Opinião

O juiz Neto de Moura e a Porto Editora

Tivesse o menino Neto de Moura vestido bonecas com casaquinhos de lã cor-de-rosa e o juiz Neto de Moura seria outro homem.

Com excepção do juiz Neto de Moura e da juíza Maria Luísa Arantes, que assinaram o famoso acórdão da Relação do Porto onde uma mulher agredida com uma moca de pregos é acusada de se ter posto a jeito devido à prática de adultério, não haverá uma única alminha que consiga ler sem um arrepio na espinha as reflexões cavernícolas contidas naquele texto, que mais parece ter sido escrito por um levita no sopé do monte Sinai enquanto aguardava o regresso de Moisés com as Tábuas da Lei. Naturalmente, a indignação com tal acórdão foi justíssima e generalizada.

No entanto, como a honestidade intelectual é um bem escasso e a idiotice uma tentação irresistível, houve logo quem tentasse aproveitar uma sentença paleolítica para ajustar as contas com o passado recente. Várias pessoas que há dois meses acabaram ridicularizadas por Ricardo Araújo Pereira no “Governo Sombra” a propósito dos cadernos de exercícios para menino e para menina lançados pela Porto Editora, apareceram agora de dedinho em riste a dizer: “Vejam bem o que dá certa gente andar por aí a desvalorizar o combate à discriminação!” A tese é a de que existe um fio misógino, machista e tenebroso que une o menino Neto de Moura, que nos anos 50 só brincava com carrinhos e completava labirintos mais complexos do que as suas irmãs, e o juiz Neto de Moura, desembargador obscurantista que sugere em 2017 a uma vítima de violência doméstica que ela deve estar grata por não ter sido lapidada após a sua entrega à devassidão. Tivesse o menino Neto de Moura vestido bonecas com casaquinhos de lã cor-de-rosa, e o juiz Neto de Moura seria outro homem.
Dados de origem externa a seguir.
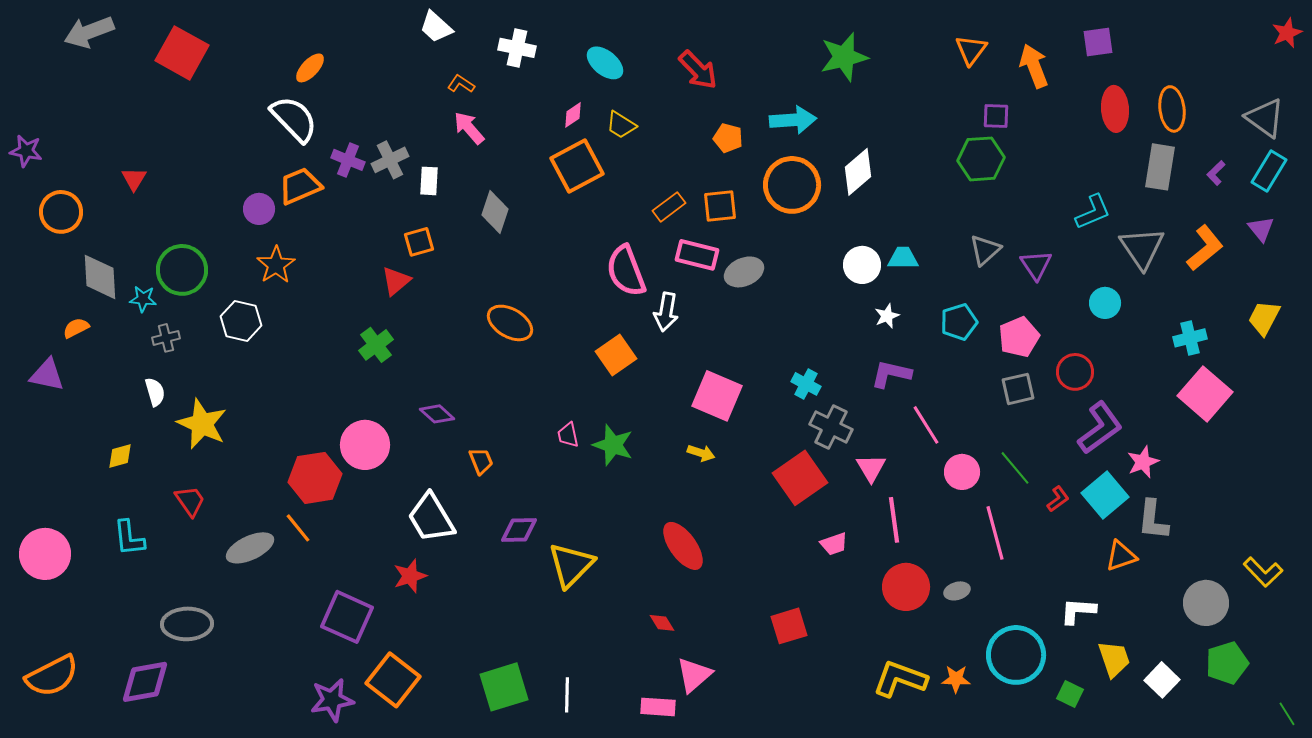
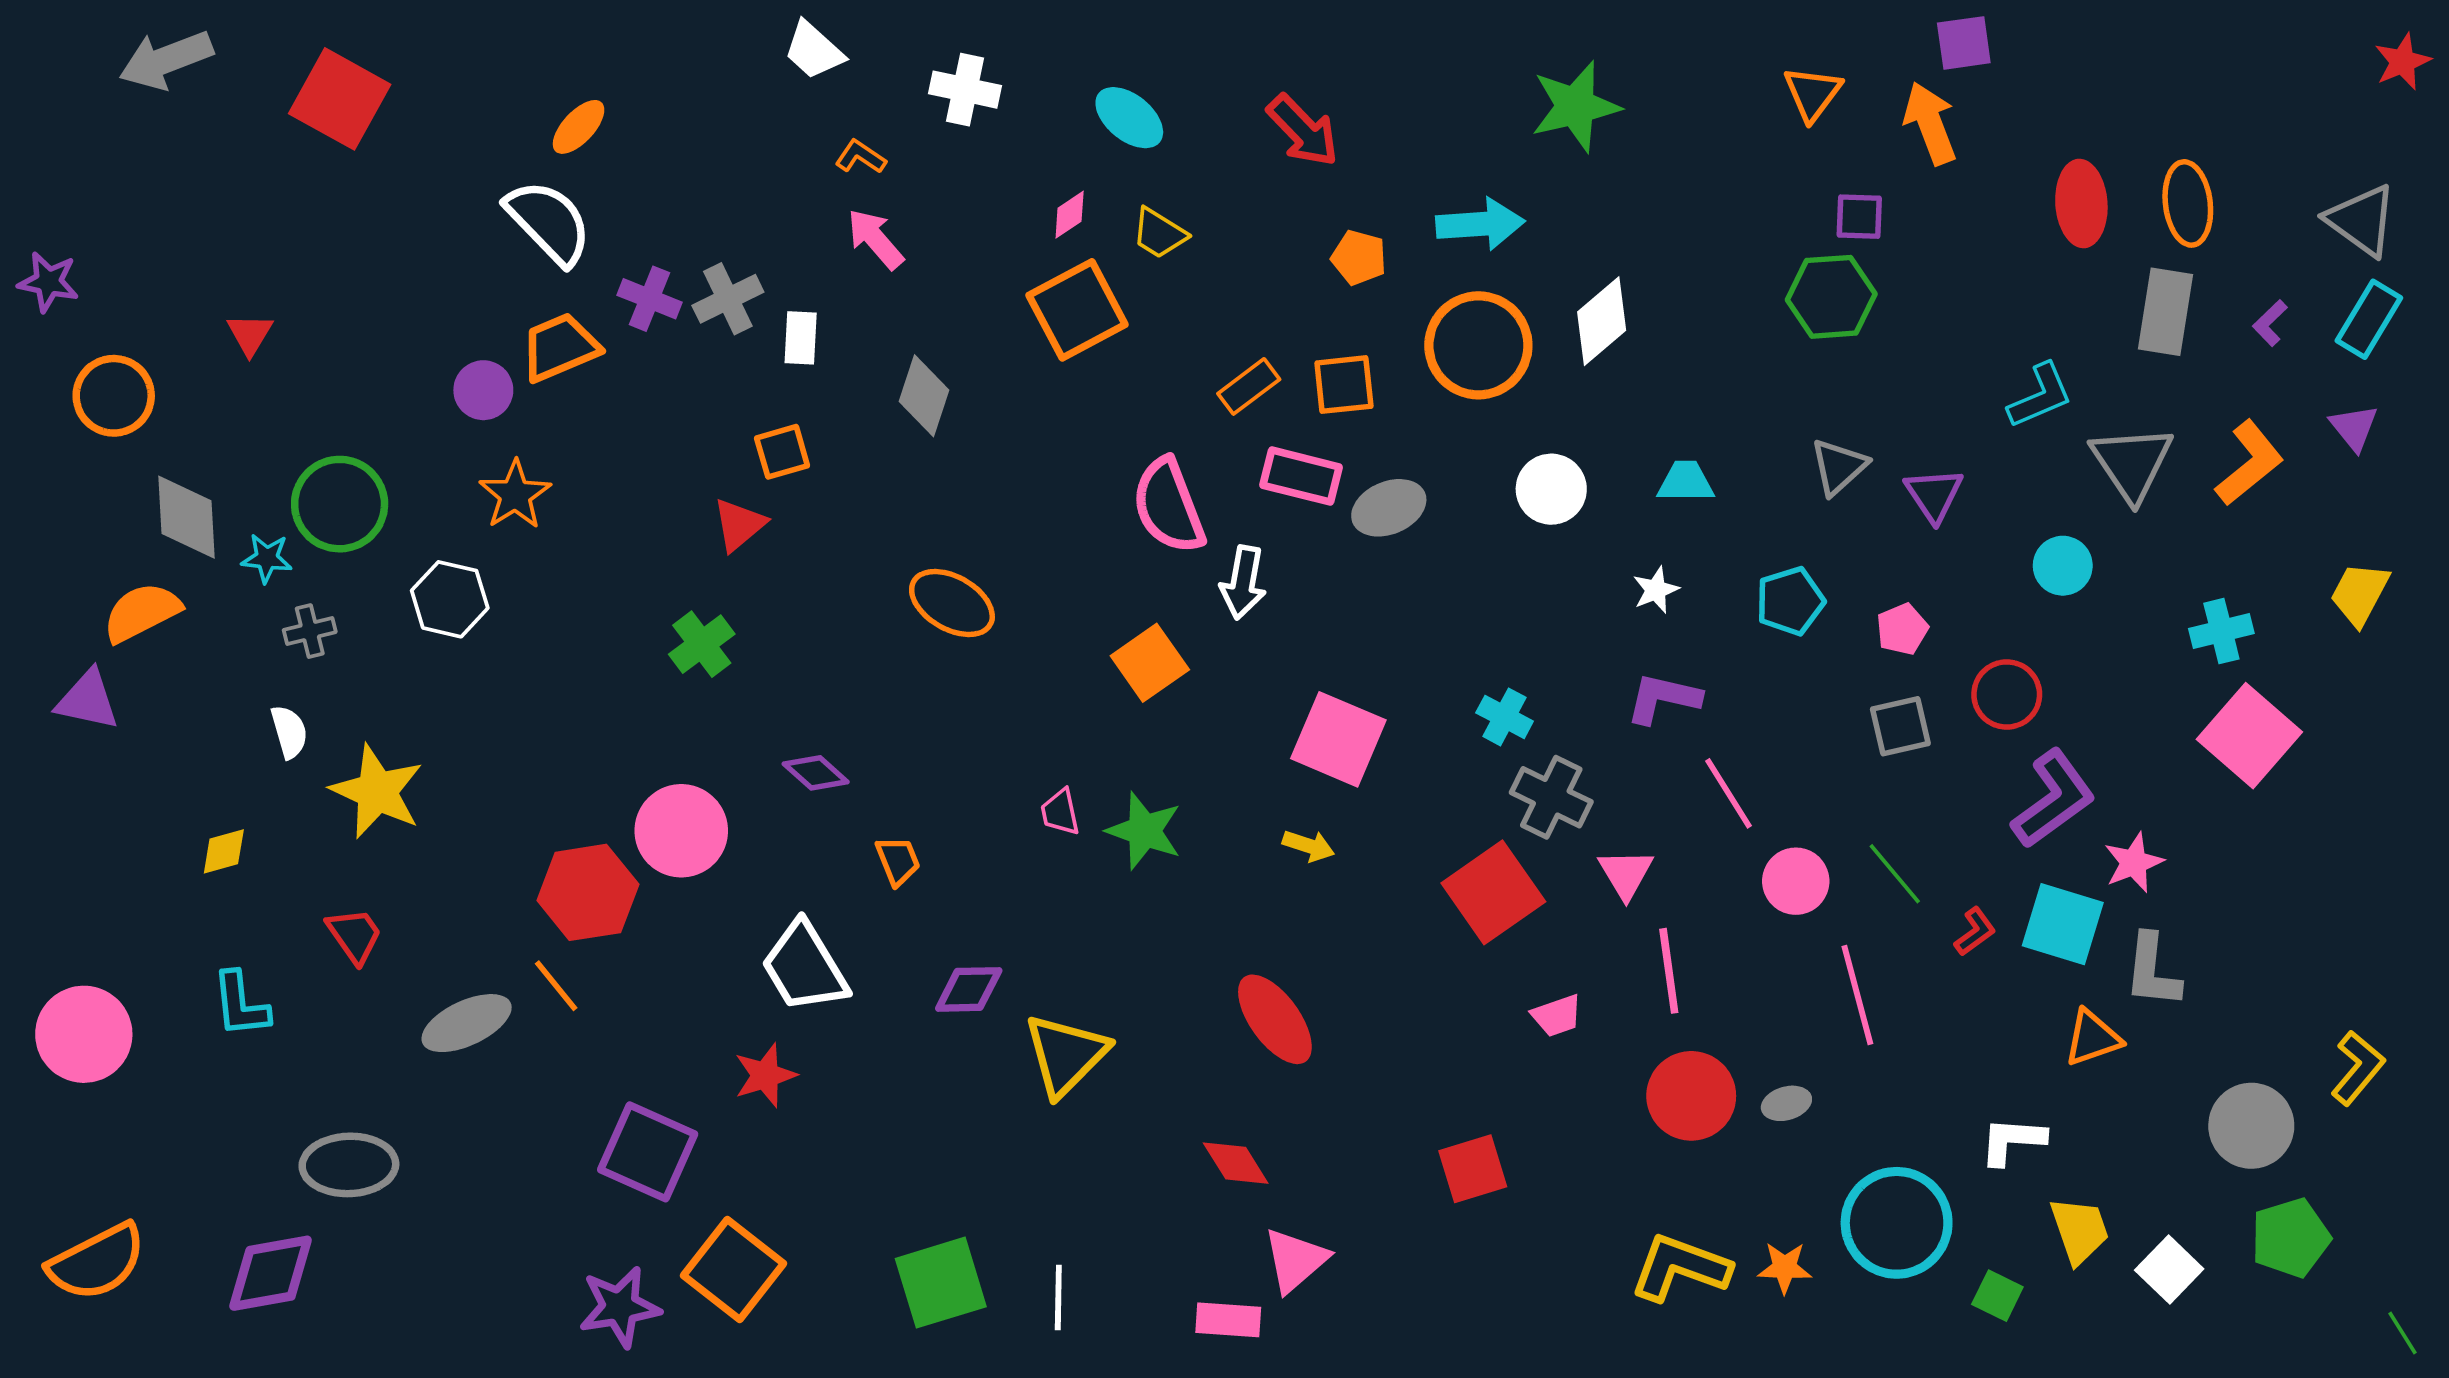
purple square: (1098, 42) -> (1964, 43), moved
white circle: (862, 265) -> (1551, 489), moved
orange semicircle: (76, 328) -> (142, 612), size x1.6
pink pentagon: (1019, 337) -> (1902, 629), size x0.7
cyan square: (1105, 495) -> (2063, 924), turned -33
yellow L-shape: (1263, 572) -> (2358, 1068), turned -96
red diamond: (662, 623) -> (1236, 1163), size x1.4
Palavras de Francisco Louçã no PÚBLICO: “Lembra-se dos protestos contra o ‘politicamente correcto’, que era desnecessário e alarmista? Pois agora temos a prova dos factos. Que ninguém se espante então com essa enraizada cultura de desprezo pelas mulheres.” Palavras de Maria de Lurdes Rodrigues no DN: “Não há muitos meses, a propósito de lamentáveis episódios de cadernos azuis e cor-de-rosa [...], houve quem viesse invocar os excessos do politicamente correcto e argumentar sobre a irrelevância destes problemas. Pois bem, aí está a demonstração simples e chocante de que a naturalização da reduzida presença das mulheres em lugares de decisão facilita a aceitação de visões antigas sobre o seu lugar subalterno.” Que este acórdão tenha sido co-assinado por uma mulher num lugar de decisão nada subalterno não perturbou o raciocínio de Maria de Lurdes Rodrigues.

As mulheres são discriminadas? Sem dúvida. A igualdade de género deve ser uma prioridade? Com certeza. Aquilo que pessoas como eu ou o Ricardo afirmam, diante de exemplos tão absurdos como o dos cadernos da Porto Editora, é que essa luta está a abandonar os campos onde ela é realmente importante — a violência doméstica, o assédio sexual, as desigualdades laborais — para se dedicar a picuinhices estapafúrdias. Estabelecer uma ligação entre cadernos de exercícios para meninos e meninas e uma sentença que desculpabiliza a violência doméstica tem tanta lógica quanto estabelecer uma ligação entre o uso de mini-saia e a violação. Os que acreditam que entre livros tontos e sentenças inconcebíveis há apenas uma diferença de grau são parentes muito próximos dos juízes da “coutada do macho ibérico”. Todos são fundamentalistas. Todos desprezam a liberdade individual. E todos querem impor aos outros a sua visão do mundo, seja ela estupidamente retrógrada ou parvamente progressista.